Hydrophobic interactions are important in numerous biological processes; however, the nature and extent of hydrophobic interactions in nonaqueous enzymology remain poorly defined. We have estimated the free energies of enzyme--substrate hydrophobic interactions for a model reaction catalyzed by subtilisin BPN'(from Bacillus amyloliquefaciens) in various solvents. Transition state stabilization of subtilisin in water has contributions from both ground state destabilization of hydrophobic substrates and intrinsic enzyme--substrate hydrophobic interactions. Both contributions are evident even in hydrophobic organic solvents and can be modified by protein engineering of the enzyme's binding site, as well as by changing the hydrophobicity of the reaction medium.
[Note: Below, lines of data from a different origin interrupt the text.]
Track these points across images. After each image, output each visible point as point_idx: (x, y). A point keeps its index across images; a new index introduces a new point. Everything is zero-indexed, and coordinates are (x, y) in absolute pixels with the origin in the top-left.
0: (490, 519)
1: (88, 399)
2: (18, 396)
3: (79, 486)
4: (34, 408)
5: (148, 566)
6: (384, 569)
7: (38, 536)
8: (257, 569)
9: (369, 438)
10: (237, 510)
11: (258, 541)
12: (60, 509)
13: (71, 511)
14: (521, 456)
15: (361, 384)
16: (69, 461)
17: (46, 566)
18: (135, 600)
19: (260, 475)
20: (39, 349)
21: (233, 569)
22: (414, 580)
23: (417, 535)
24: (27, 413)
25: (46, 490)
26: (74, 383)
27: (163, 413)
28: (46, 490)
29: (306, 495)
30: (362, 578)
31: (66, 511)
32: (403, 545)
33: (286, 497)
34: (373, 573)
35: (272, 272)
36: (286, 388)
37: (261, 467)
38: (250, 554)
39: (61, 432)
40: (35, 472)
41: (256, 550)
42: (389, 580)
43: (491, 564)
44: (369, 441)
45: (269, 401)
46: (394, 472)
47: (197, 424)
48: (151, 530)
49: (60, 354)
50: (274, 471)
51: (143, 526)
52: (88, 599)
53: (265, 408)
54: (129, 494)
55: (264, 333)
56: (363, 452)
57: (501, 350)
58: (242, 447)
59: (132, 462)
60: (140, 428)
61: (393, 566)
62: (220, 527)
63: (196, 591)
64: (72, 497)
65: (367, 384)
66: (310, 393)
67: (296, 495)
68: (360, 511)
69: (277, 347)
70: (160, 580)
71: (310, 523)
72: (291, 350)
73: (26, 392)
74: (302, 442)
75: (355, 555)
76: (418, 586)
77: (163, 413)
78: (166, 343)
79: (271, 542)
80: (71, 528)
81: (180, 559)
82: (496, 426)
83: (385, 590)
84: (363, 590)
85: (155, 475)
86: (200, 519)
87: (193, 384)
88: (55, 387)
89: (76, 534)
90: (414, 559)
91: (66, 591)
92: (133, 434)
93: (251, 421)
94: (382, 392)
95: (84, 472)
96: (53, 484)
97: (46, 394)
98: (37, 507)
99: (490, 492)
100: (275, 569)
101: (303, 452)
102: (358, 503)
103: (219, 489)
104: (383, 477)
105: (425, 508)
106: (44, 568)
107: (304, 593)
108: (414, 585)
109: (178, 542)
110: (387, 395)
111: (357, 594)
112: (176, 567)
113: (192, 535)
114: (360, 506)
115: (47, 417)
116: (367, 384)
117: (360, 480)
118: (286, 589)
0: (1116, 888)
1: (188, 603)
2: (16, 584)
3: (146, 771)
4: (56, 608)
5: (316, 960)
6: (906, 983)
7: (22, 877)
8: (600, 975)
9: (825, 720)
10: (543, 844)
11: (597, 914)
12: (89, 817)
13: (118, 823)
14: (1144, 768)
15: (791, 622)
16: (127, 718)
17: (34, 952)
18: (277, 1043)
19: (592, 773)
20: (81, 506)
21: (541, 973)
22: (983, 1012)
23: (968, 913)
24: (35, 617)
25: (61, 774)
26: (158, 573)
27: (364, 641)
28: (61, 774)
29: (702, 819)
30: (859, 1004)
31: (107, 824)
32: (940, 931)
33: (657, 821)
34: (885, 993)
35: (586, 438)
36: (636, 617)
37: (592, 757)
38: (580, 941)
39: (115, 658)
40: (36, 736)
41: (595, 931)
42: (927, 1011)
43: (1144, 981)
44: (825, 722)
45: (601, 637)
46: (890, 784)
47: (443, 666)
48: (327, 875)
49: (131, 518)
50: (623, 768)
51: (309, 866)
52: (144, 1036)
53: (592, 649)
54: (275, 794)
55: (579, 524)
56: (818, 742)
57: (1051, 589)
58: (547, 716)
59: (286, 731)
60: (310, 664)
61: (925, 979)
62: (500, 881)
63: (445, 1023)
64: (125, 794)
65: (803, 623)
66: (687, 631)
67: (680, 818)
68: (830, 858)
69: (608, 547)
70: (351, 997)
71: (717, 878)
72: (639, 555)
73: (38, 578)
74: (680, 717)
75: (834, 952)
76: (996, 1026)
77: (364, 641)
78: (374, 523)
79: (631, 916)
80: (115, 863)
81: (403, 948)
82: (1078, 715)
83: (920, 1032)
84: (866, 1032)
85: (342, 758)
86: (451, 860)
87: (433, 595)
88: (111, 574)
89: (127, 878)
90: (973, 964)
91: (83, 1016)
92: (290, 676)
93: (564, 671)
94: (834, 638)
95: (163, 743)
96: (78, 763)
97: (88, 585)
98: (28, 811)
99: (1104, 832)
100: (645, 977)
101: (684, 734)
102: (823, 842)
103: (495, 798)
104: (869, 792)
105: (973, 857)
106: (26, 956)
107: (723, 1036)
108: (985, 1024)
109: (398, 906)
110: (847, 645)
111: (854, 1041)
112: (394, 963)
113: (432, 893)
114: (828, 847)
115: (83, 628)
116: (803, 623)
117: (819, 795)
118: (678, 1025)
We have also developed a method to estimate the hydrophobicity of the enzymic transition state involving systematic variation of the substrate and solvent hydrophobicities. The observed binding pocket hydrophobicities were directly affected by replacing the Gly166 residue, located at the back of hydrophobic S1 binding pocket of subtilisin BPN', with more hydrophobic amino acids such as alanine and valine. Thus, the observed S1 binding pocket hydrophobicities of the wild-type, G166A, and G166V mutants were measured to be 1.2, 1.8, and 2.6 log P units, respectively. Our method of calculating effective binding pocket hydrophobicity was found to be applicable to other enzymes, including horseradish peroxidase and alpha-chymotrypsin. Measurements of the binding pocket hydrophobicities have significant implications toward tailoring enzyme function in aqueous as well as nonaqueous media.